James Hilliard refused to give out his credit card information or pay, his instincts had already detected something fishy about the callers. Source >> WHNT News 19
If you are a Gmail user, you should know that Google will never call anybody informing them about their account. Gmail has millions of users, and certainly Google doesn’t have the resources to call each and every owner of a Gmail account. It’s not written in their policy, they will never call anybody. The only occasion when you speak to a Google representative on the phone is when you initiate a phone call, enquiring about your advertising campaign.

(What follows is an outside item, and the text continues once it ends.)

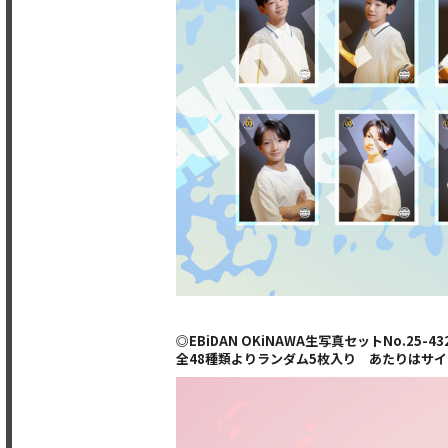
◎EBiDAN OKiNAWA生写真セットNo.25-43
全48種類よりランダム5枚入り あたりはサ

So Who Are The Google Scam Callers?
If you receive a phone call from somebody claiming to be a Google employee, then it’s definitely an illegitimate organization or company. Shady Telemarketers in the USA are well known for using brand names like Google to entice potential customers. They will entice you to buy a product or “solution” to solve your problem. For example, a telemarketer who sells Galaxy S4 Unlock codes might call you and claim to be an AT&T employee, he or she will tell you that your SIM Card is blocked and you need to send money to unlock the SIM.
Scammers come with different approaches, a caller might tell you that you have won a Google sponsored award for “Best Gmail User of the Year” or that you were randomly selected to participate in a Lottery for Gmail users. The next thing is obvious, the caller may ask you to make a credit card deposit or submit your personal details.
If it’s too good to be true or unsolicited, then it’s probably a scam.